I’m getting to the point where I’m starting to plan for incrementally increasing the amount of concentration-intensive things I do during the day. In particular, I want to be programming a certain amount of time every day to prepare for doing full time work again this summer.
My issues with concentration are, I think, a problem with two different causes. The first is simply overwork: work too hard for too long and your brain just needs a break. The second is more complicated, and has to do with learned association. I find having tasks to do, even incredibly simple ones, to be overwhelming. I suspect this has a lot to do with having been in school for so long. One of the problems I’ve found in my experiences with school is that the completion of tasks is very rarely a rewarding experience. Often in school, I find that accomplishments don’t feel like accomplishments. Most of my experience of school has involved stressing out about things until they are finished and then feeling accomplished for about two seconds until I realize there’s a ton of other things I need to do. The things never end, there are always more things, and so there’s never even a day to revel in that sense of satisfied completeness that comes from finishing something and being able to take the time to be self-congratulatory about it.
Stretch this out over a long enough period of time, and your brain inevitably learns that accomplishing tasks is stressful and scary and not rewarding. That there’s nothing to be gained by, well, doing the shit you need to do.
I think it’ll be nice to be working on something without that same stress and pressure, but there’s still a certain mental block that’s making it hard to get myself to start the work. It’s also challenging because the work I’m doing–working through a tutorial for Ruby on Rails–is work that I need to finish a large amount of before I’m really going to be able to look at working results. So it’ll be a while before I’ll have results that are satisfyingly tangible to celebrate.
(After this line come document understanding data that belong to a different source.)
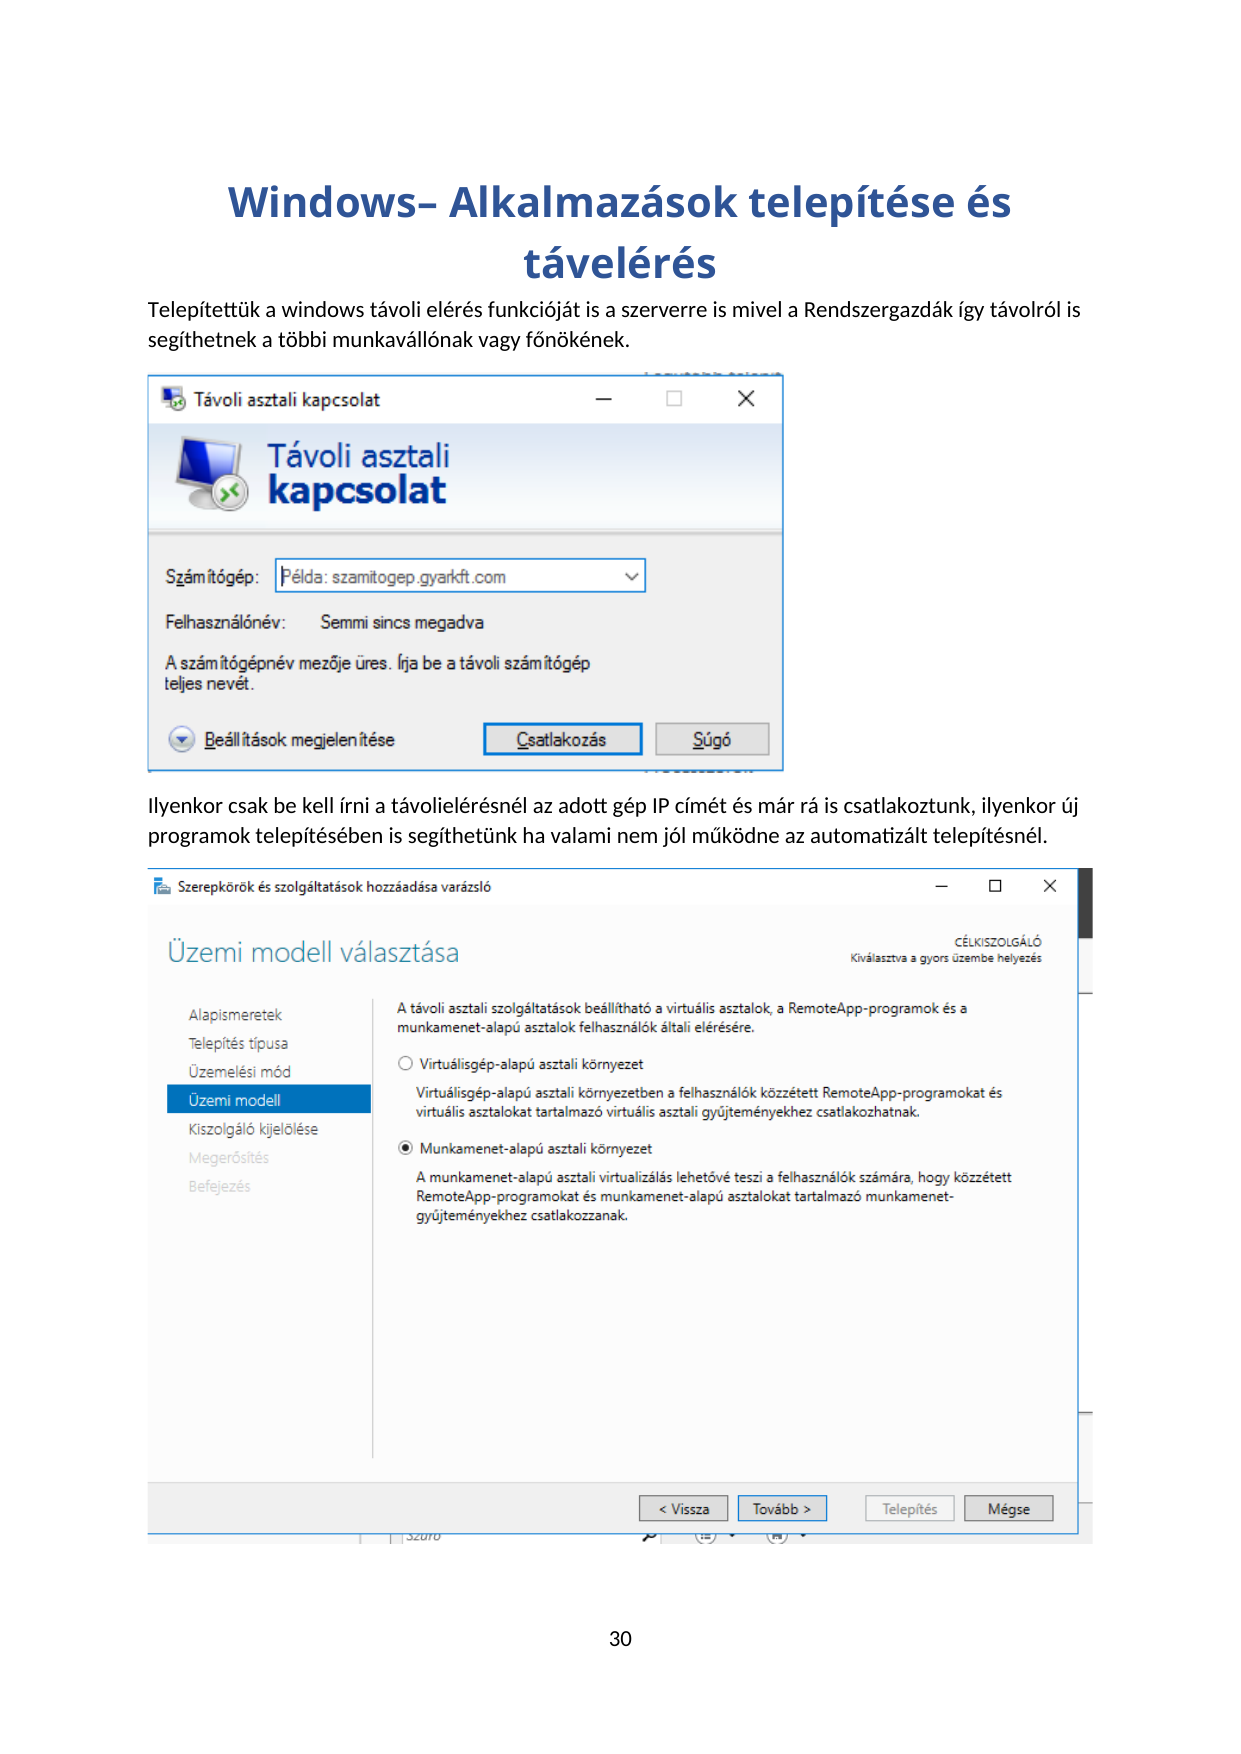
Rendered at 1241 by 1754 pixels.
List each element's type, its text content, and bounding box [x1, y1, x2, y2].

subtitle Windows– Alkalmazások telepítése és távelérés [148, 173, 1092, 291]
picture [147, 868, 1093, 1544]
text Telepítettük a windows távoli elérés funkcióját is a szerverre is mivel a Rendszergazdák így távolról is segíthetnek a többi munkavállónak vagy főnökének. [148, 295, 1092, 353]
picture [147, 372, 784, 773]
text Ilyenkor csak be kell írni a távolielérésnél az adott gép IP címét és már rá is csatlakoztunk, ilyenkor új programok telepítésében is segíthetünk ha valami nem jól működne az automatizált telepítésnél. [148, 791, 1092, 849]
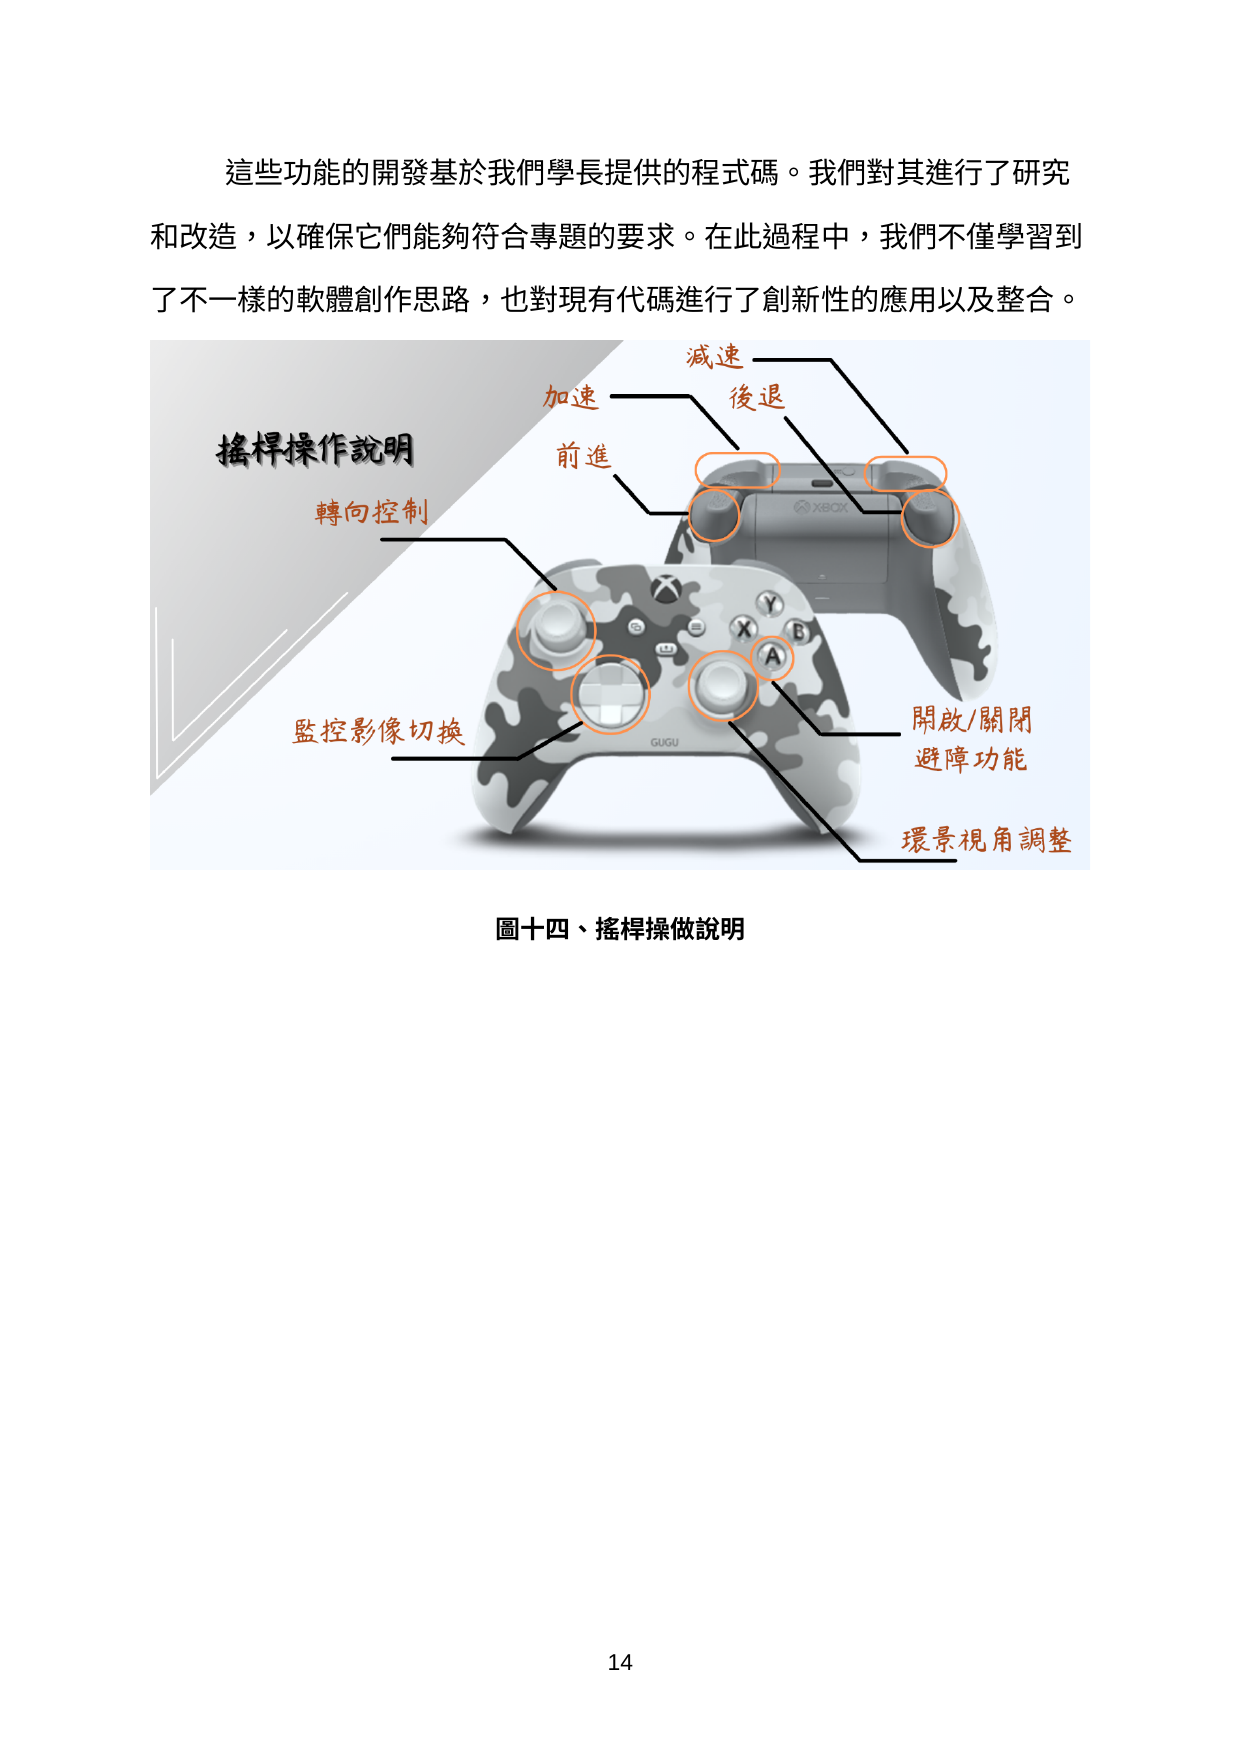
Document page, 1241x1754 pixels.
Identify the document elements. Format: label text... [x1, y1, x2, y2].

text 圖十四、搖桿操做說明 [150, 870, 1090, 945]
picture [150, 340, 1091, 870]
text 這些功能的開發基於我們學長提供的程式碼。我們對其進行了研究和改造，以確保它們能夠符合專題的要求。在此過程中，我們不僅學習到了不一樣的軟體創作思路，也對現有代碼進行了創新性的應用以及整合。 [150, 150, 1090, 319]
What I’m trying to do now is think of other ways I can reward myself for taking baby steps in the right direction. E.g. if I start out with something really, really small–say, 15 minutes of programming today–how can I reward myself in a way that will help retrain my brain from reflexively thinking “Doing things leads to stress and having to do more things” to reflexively thinking “Doing things makes me feel good”.
If anyone feels like contributing any ideas, feel free. This is harder to think of than I thought.